• _Consigne donnée_
Citez intégralement le texte sur l'arrêt Al Chodor, sans rien y changer.

• _Texte fourni_
L’arrêt Al Chodor devrait avoir une portée limitée simplement parce qu’il ne propose aucune interprétation révolutionnaire. Et en ce sens, il rappelle simplement aux Etats membres leur obligation de respecter le règlement Dublin III à la lettre. Ni la rétention, ni la prorogation du délai de transfert ne peuvent être appliquées sans que la notion de fuite ne soit légalement définie. Mais cet arrêt ajoute cependant que la notion de fuite ne peut résulter d’une jurisprudence établie sanctionnant une pratique constante de la police des étrangers.
Autrement dit, la définition de la fuite retenue par le Conseil d’Etat est désormais inopérante et le juge administratif ne peut plus valider les pratiques préfectorales de prorogation des délais de transfert au seul motif que les intéressés auraient pris la fuite.

• _Données extraites_
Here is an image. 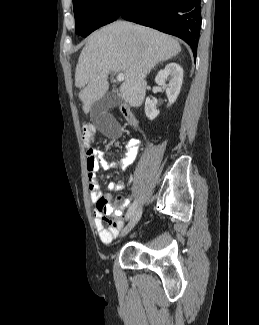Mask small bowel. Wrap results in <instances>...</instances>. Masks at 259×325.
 <instances>
[{"instance_id":"c3829d8e","label":"small bowel","mask_w":259,"mask_h":325,"mask_svg":"<svg viewBox=\"0 0 259 325\" xmlns=\"http://www.w3.org/2000/svg\"><path fill=\"white\" fill-rule=\"evenodd\" d=\"M140 146L137 138H131L127 141V152L121 160V165L127 167L135 160ZM86 165L88 172V185L90 190L91 201L96 205L94 210V225L97 230L100 241L103 244H110L117 237L119 230L123 226L124 211L129 201L124 196L116 197V204L110 202L111 195L101 191L97 175L101 167L116 168L115 162H110L106 153L95 149L88 148L86 152ZM124 188V183L119 178H113L108 185L111 192H118ZM114 215L113 219L107 220L108 227L104 226V220L108 216Z\"/></svg>"}]
</instances>
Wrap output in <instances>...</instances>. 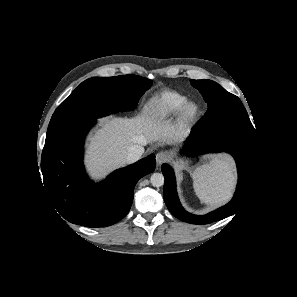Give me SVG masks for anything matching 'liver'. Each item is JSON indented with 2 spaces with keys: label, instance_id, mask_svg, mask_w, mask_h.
Segmentation results:
<instances>
[{
  "label": "liver",
  "instance_id": "liver-1",
  "mask_svg": "<svg viewBox=\"0 0 297 297\" xmlns=\"http://www.w3.org/2000/svg\"><path fill=\"white\" fill-rule=\"evenodd\" d=\"M183 133L168 120L149 109L136 117L103 118L101 128L89 138L86 165L96 178L126 164V156L133 145L163 142L178 143Z\"/></svg>",
  "mask_w": 297,
  "mask_h": 297
}]
</instances>
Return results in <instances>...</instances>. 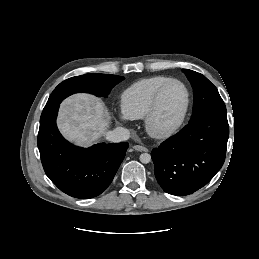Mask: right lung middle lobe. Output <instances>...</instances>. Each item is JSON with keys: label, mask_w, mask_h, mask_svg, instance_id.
<instances>
[{"label": "right lung middle lobe", "mask_w": 259, "mask_h": 259, "mask_svg": "<svg viewBox=\"0 0 259 259\" xmlns=\"http://www.w3.org/2000/svg\"><path fill=\"white\" fill-rule=\"evenodd\" d=\"M123 79L122 76L109 74H85L69 78L55 88L44 109L60 104L63 99L78 92L107 97L111 89Z\"/></svg>", "instance_id": "dd1d6c3e"}]
</instances>
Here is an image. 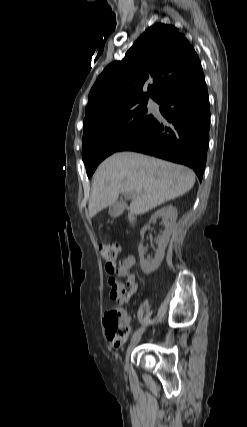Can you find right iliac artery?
<instances>
[{
	"mask_svg": "<svg viewBox=\"0 0 247 427\" xmlns=\"http://www.w3.org/2000/svg\"><path fill=\"white\" fill-rule=\"evenodd\" d=\"M143 330H144V327H140L139 329H137V330L134 332V334H133L132 338H134V337H136L137 335H139Z\"/></svg>",
	"mask_w": 247,
	"mask_h": 427,
	"instance_id": "1",
	"label": "right iliac artery"
}]
</instances>
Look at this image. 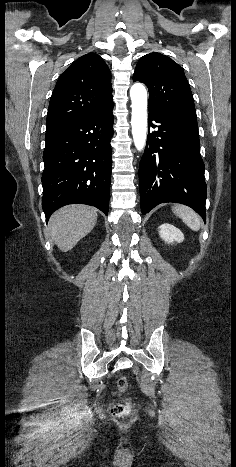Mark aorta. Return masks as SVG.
Instances as JSON below:
<instances>
[{
	"label": "aorta",
	"instance_id": "obj_1",
	"mask_svg": "<svg viewBox=\"0 0 236 467\" xmlns=\"http://www.w3.org/2000/svg\"><path fill=\"white\" fill-rule=\"evenodd\" d=\"M132 102L131 126L136 149L142 151L147 139V91L141 83H135L130 89Z\"/></svg>",
	"mask_w": 236,
	"mask_h": 467
}]
</instances>
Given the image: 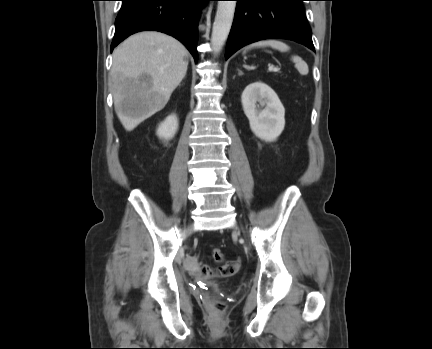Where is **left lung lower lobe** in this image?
<instances>
[{"label": "left lung lower lobe", "mask_w": 432, "mask_h": 349, "mask_svg": "<svg viewBox=\"0 0 432 349\" xmlns=\"http://www.w3.org/2000/svg\"><path fill=\"white\" fill-rule=\"evenodd\" d=\"M225 58L243 46L268 38L293 40L314 51L304 0H236Z\"/></svg>", "instance_id": "obj_1"}]
</instances>
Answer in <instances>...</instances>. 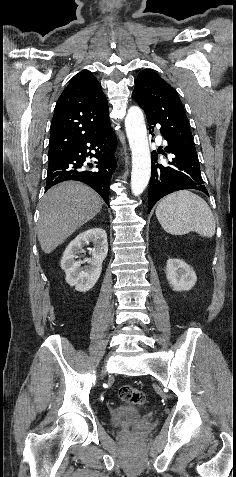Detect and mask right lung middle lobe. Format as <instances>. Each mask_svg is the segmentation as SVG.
Here are the masks:
<instances>
[{"instance_id": "dd1d6c3e", "label": "right lung middle lobe", "mask_w": 236, "mask_h": 477, "mask_svg": "<svg viewBox=\"0 0 236 477\" xmlns=\"http://www.w3.org/2000/svg\"><path fill=\"white\" fill-rule=\"evenodd\" d=\"M56 159H58V158H56V157H51V156L49 157V161L56 160Z\"/></svg>"}]
</instances>
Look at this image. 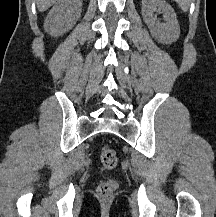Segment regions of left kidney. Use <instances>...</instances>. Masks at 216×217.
Returning <instances> with one entry per match:
<instances>
[{
    "label": "left kidney",
    "mask_w": 216,
    "mask_h": 217,
    "mask_svg": "<svg viewBox=\"0 0 216 217\" xmlns=\"http://www.w3.org/2000/svg\"><path fill=\"white\" fill-rule=\"evenodd\" d=\"M159 9L164 14L165 23H160L153 12ZM142 16L152 37L163 44L175 42L180 35V27L174 9L164 0H142Z\"/></svg>",
    "instance_id": "left-kidney-1"
}]
</instances>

• _Réponse à l'exercice_
L’arrêt Al Chodor devrait avoir une portée limitée simplement parce qu’il ne propose aucune interprétation révolutionnaire. Et en ce sens, il rappelle simplement aux Etats membres leur obligation de respecter le règlement Dublin III à la lettre. Ni la rétention, ni la prorogation du délai de transfert ne peuvent être appliquées sans que la notion de fuite ne soit légalement définie. Mais cet arrêt ajoute cependant que la notion de fuite ne peut résulter d’une jurisprudence établie sanctionnant une pratique constante de la police des étrangers.
Autrement dit, la définition de la fuite retenue par le Conseil d’Etat est désormais inopérante et le juge administratif ne peut plus valider les pratiques préfectorales de prorogation des délais de transfert au seul motif que les intéressés auraient pris la fuite.